╭──
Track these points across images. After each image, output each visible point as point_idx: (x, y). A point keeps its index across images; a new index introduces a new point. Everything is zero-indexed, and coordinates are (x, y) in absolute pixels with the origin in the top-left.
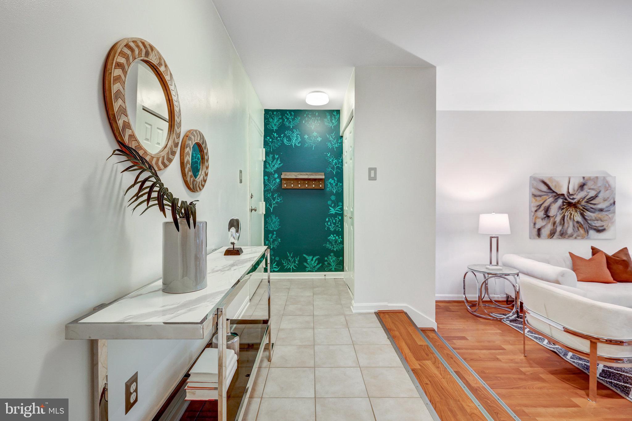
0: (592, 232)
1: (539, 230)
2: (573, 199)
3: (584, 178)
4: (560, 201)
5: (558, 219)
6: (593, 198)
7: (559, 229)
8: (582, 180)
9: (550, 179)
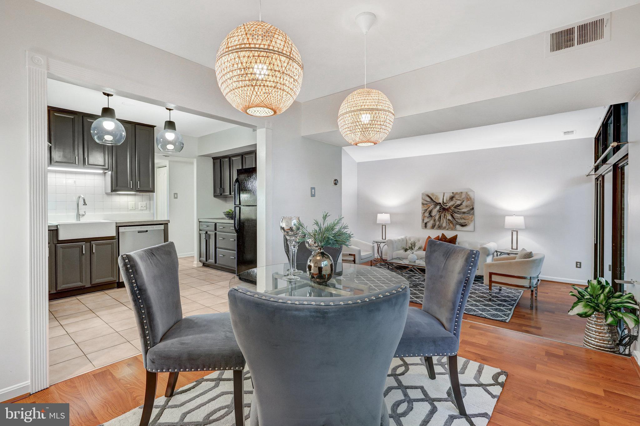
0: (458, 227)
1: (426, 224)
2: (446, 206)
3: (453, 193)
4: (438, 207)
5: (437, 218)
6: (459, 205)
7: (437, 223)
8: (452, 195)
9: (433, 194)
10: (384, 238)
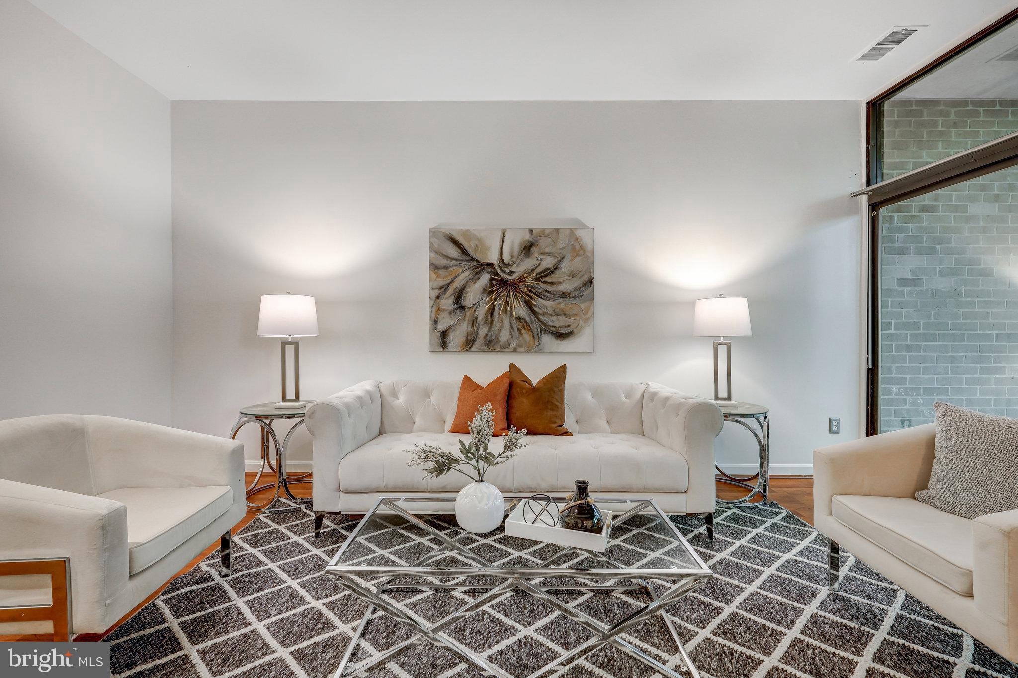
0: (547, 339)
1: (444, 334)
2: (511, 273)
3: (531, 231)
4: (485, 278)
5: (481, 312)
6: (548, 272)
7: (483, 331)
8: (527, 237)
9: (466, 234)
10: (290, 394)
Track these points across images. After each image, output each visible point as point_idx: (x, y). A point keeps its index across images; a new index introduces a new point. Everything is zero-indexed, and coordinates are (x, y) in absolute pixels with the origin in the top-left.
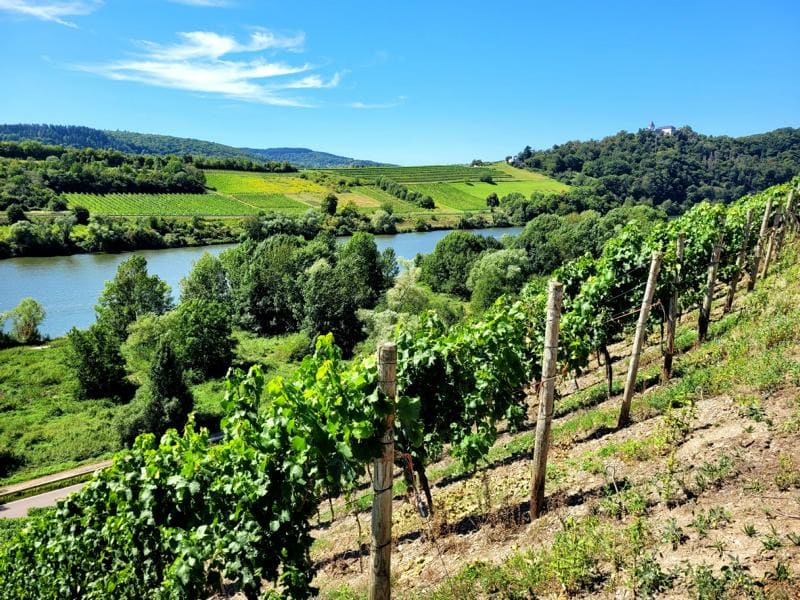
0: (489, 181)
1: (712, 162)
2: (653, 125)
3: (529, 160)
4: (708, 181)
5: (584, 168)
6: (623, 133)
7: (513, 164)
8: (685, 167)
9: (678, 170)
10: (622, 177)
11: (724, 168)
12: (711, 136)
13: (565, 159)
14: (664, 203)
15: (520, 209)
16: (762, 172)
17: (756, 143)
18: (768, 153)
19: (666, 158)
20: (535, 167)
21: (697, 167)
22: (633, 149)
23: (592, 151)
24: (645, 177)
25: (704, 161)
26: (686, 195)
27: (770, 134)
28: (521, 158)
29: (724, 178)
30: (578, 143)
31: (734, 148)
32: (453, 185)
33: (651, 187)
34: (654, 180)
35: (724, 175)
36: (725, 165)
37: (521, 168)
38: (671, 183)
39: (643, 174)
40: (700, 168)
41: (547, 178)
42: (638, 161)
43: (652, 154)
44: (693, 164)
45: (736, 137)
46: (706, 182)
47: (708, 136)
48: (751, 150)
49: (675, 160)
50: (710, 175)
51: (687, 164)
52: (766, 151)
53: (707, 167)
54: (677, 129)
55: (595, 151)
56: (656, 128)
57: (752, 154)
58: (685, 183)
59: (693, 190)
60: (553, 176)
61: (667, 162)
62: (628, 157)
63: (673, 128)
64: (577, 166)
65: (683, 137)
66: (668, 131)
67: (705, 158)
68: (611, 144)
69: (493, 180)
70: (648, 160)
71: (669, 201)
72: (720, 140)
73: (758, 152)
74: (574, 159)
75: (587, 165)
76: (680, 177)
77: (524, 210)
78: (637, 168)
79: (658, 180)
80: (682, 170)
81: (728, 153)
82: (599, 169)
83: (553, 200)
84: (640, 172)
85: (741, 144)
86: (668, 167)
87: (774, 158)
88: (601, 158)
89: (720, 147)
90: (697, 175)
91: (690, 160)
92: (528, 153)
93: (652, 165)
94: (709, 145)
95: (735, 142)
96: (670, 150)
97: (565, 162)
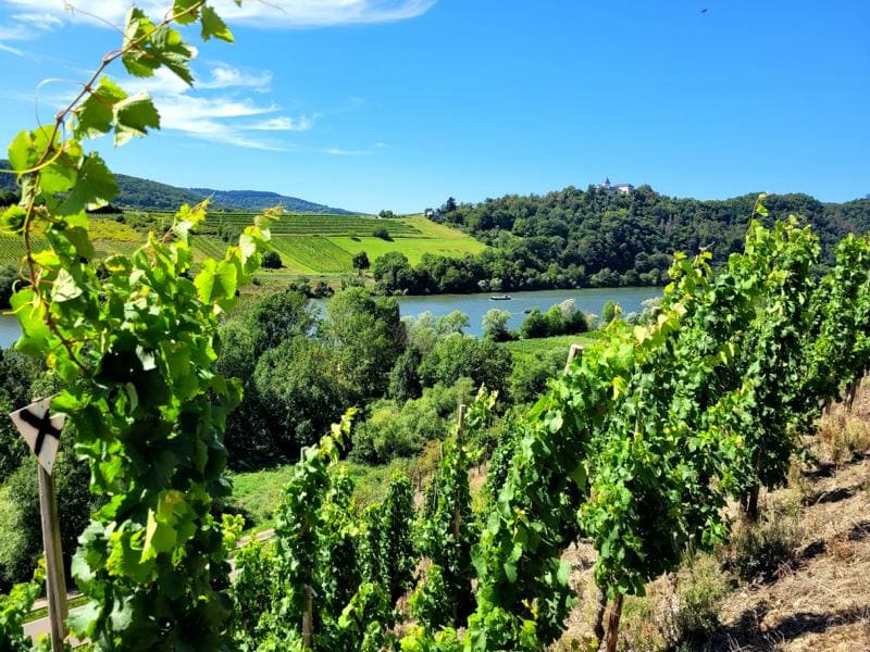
╰──
*Task directions*
Write out all the records again, swapping "absolute pixels" for "whole pixels" and keeping everything else the same. Leave out the picture lines.

*Solution for this task*
Track these points across images. After each image, output each visible point as point_idx: (x, y). A point keeps its index across images; a new index introduces a new point. Everything is zero-indexed, and coordinates are (x, y) in whole pixels with the origin in the top-left.
0: (592, 232)
1: (539, 230)
2: (573, 199)
3: (584, 178)
4: (560, 201)
5: (558, 219)
6: (593, 198)
7: (559, 229)
8: (582, 180)
9: (550, 179)
0: (458, 227)
1: (426, 224)
2: (446, 206)
3: (453, 193)
4: (438, 207)
5: (437, 218)
6: (459, 205)
7: (437, 223)
8: (452, 195)
9: (433, 194)
10: (384, 238)
0: (547, 339)
1: (444, 334)
2: (511, 273)
3: (531, 231)
4: (485, 278)
5: (481, 312)
6: (548, 272)
7: (483, 331)
8: (527, 237)
9: (466, 234)
10: (290, 394)
Track these points across images. After each image, output each visible point as point_idx: (x, y). A point keeps its index across images; a new index introduces a new point. Everything is zero-indexed, and coordinates are (x, y) in whole pixels with the origin in the top-left.
0: (489, 181)
1: (712, 162)
2: (653, 125)
3: (529, 160)
4: (708, 181)
5: (584, 168)
6: (623, 133)
7: (513, 164)
8: (685, 167)
9: (678, 170)
10: (622, 177)
11: (724, 168)
12: (711, 136)
13: (565, 159)
14: (664, 203)
15: (520, 209)
16: (762, 172)
17: (756, 143)
18: (768, 153)
19: (666, 158)
20: (535, 167)
21: (697, 167)
22: (633, 149)
23: (592, 151)
24: (645, 177)
25: (704, 161)
26: (686, 195)
27: (770, 134)
28: (521, 158)
29: (724, 178)
30: (578, 143)
31: (734, 148)
32: (453, 185)
33: (651, 187)
34: (654, 180)
35: (724, 175)
36: (725, 165)
37: (521, 168)
38: (671, 183)
39: (643, 174)
40: (700, 168)
41: (547, 178)
42: (638, 161)
43: (652, 154)
44: (693, 164)
45: (736, 137)
46: (706, 182)
47: (708, 136)
48: (751, 150)
49: (675, 160)
50: (710, 175)
51: (687, 164)
52: (766, 151)
53: (707, 167)
54: (677, 129)
55: (595, 151)
56: (656, 128)
57: (752, 154)
58: (685, 183)
59: (693, 190)
60: (553, 176)
61: (667, 162)
62: (628, 157)
63: (673, 128)
64: (577, 166)
65: (683, 137)
66: (668, 131)
67: (705, 158)
68: (611, 144)
69: (493, 180)
70: (648, 160)
71: (669, 201)
72: (720, 140)
73: (758, 152)
74: (574, 159)
75: (587, 165)
76: (680, 177)
77: (524, 210)
78: (637, 168)
79: (658, 180)
80: (682, 170)
81: (728, 153)
82: (599, 169)
83: (553, 200)
84: (640, 172)
85: (741, 144)
86: (668, 167)
87: (774, 158)
88: (601, 158)
89: (720, 147)
90: (697, 175)
91: (690, 160)
92: (528, 153)
93: (652, 165)
94: (709, 145)
95: (735, 142)
96: (670, 150)
97: (565, 162)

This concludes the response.